A major characteristic of the original studies (and thereby a possible limitation of the conclusions derived from this meta-analysis) is that only completer analyses were conducted, which may have lead to an overestimation of efficacy. Comparing our results with those of Hermann et al. (21), however, the difference in the general level of effects sizes is striking, with the average effect score being much lower in the current study. Although the origin of this discrepancy cannot be explained completely, some differences in methodology may have contributed: Hermann et al. (21) did not limit their analyses to RCTs, which means that they included methodologically weaker studies. However, the most important reason may be the use of rather liberal strategies for meta-analysis, whereas the present analysis utilized very conservative methods (e.g. small sample size correction, REM).
Our results, however, compare very well with the findings of Eccleston et al. (22). The authors used a responder criterion comparable to the one applied in our analysis. Their findings point to a high efficacy (number needed to treat = 2.3, clinically significant change), as does our mean effect size of g = 0.87 in clinically significant change at post-therapy assessment. The additionally calculated binomial effect size display depicts with a 70% success rate in the treatment groups (compared with 30% in the control groups) the satisfying level of efficacy and its clinical relevance.
Our general conclusion derived from the meta-analysis is that efficacy of psychological treatment in paediatric headache patients is corroborated on evidence level 1a (several consistent RCTs support efficacy (48)). Treatment success can at least be maintained up to 1 year but shows a trend even towards a further increase.
Various research questions still remain to be examined by studies with methodologically adequate designs. Can differences in improvement be expected between children with different diagnoses? Is there an interaction between diagnosis and treatment type? The mechanisms of change should also be explored by assessing further process and outcome parameters such as behavioural and cognitive coping, changes in dysfunctional cognition, self-efficacy and health-related attitudes and behaviour. Possible physiological mediators should also be explored. Furthermore, disability and emotional distress, main outcome variables in adult pain treatment, need to be included in future research. Disability should be assessed by adequate instruments for the behavioural (e.g. PedMIDAS, see (9)) and emotional levels (anxiety, depression).
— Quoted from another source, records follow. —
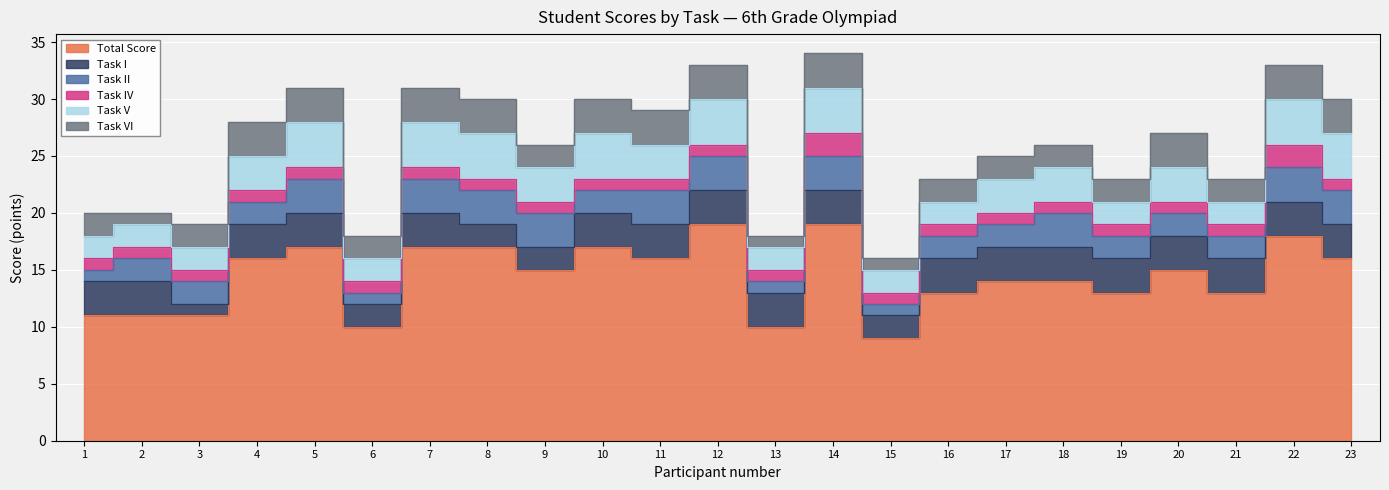

True or false: Task I and Task IV intersect in this chart.

False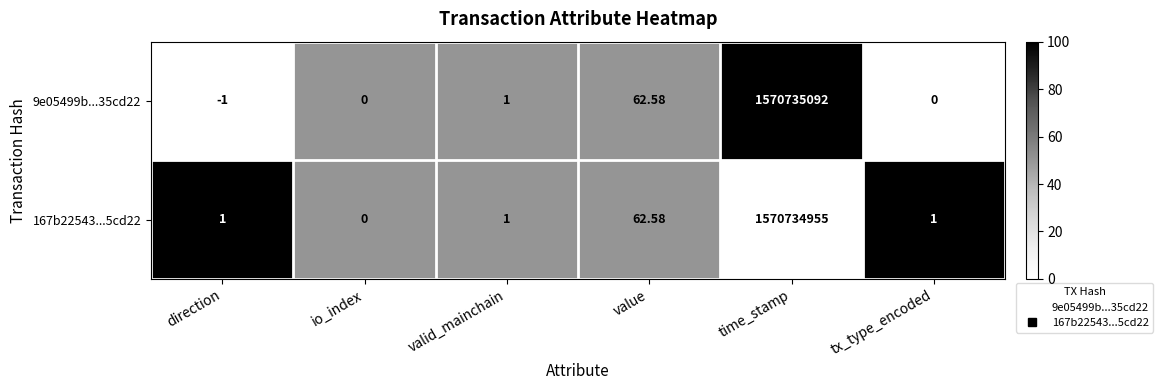

Is the value of 9e05499b...35cd22 at tx_type_encoded greater than the value of 167b22543...5cd22 at value?

No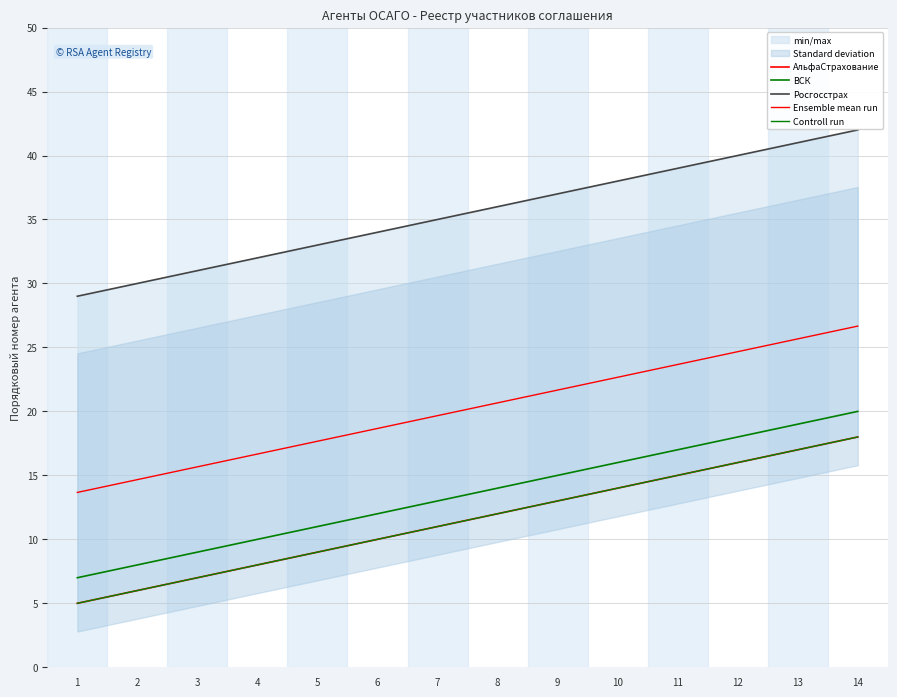

What is the maximum value for Controll run?

18.0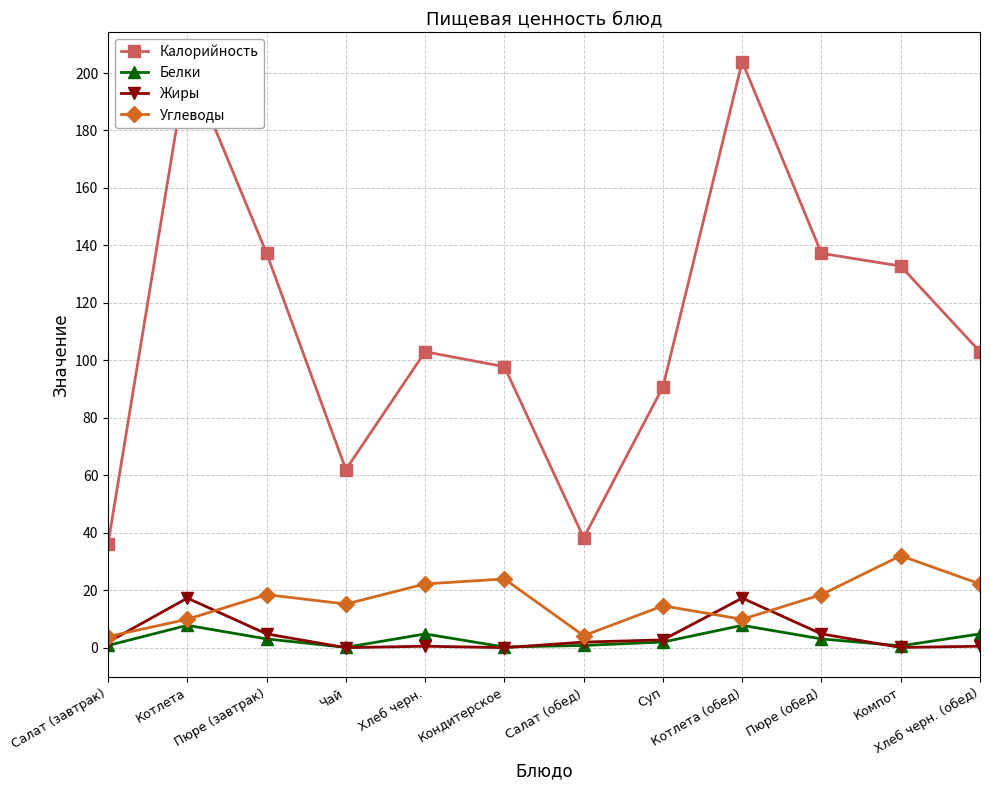

What is the difference between the highest and lowest values at Пюре (завтрак)?

134.2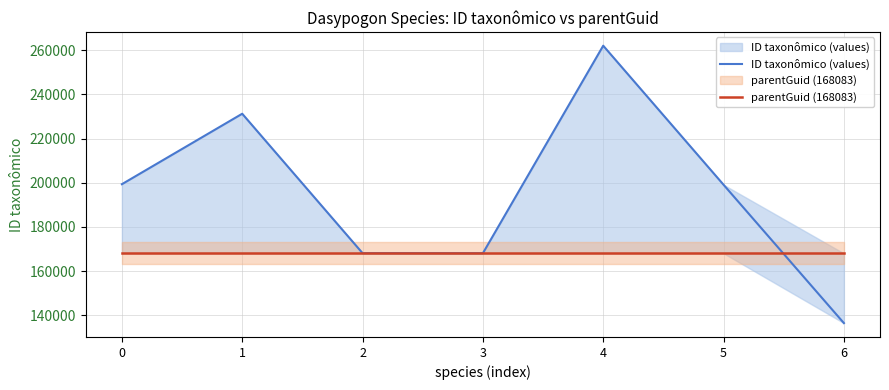

Reading right to left, what are all the values shown in this chart?

ID taxonômico (values): 6=136532	5=199100	4=261999	3=168137	2=168167	1=231227	0=199357
parentGuid (168083): 6=168083	5=168083	4=168083	3=168083	2=168083	1=168083	0=168083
Quality of life could be the most comprehensive and meaningful index of improvement.
Also, comparative efficacy of pharmacological treatments should be explored, especially for migraine, where treatment recommendations for the use of preventive drug treatment exist. The combined effectiveness of psychological and medical interventions deserves examination.
Thus, future researchers can be reassured by the high probability of treatment success in applying psychological interventions, but they will have to contribute to the elucidation of mechanisms, differential effects and moderators of efficacy. They are advised to establish active control groups or use a comparative treatment design and to incorporate intent-to-treat analyses. A detailed overview of guidelines for the design of such clinically based investigations is given by Penzien et al. (49), who describe important areas of critical needs and priorities for headache research which are in concordance with the conclusions drawn here. Further data are needed to establish psychological intervention as a valid treatment option in clinical settings.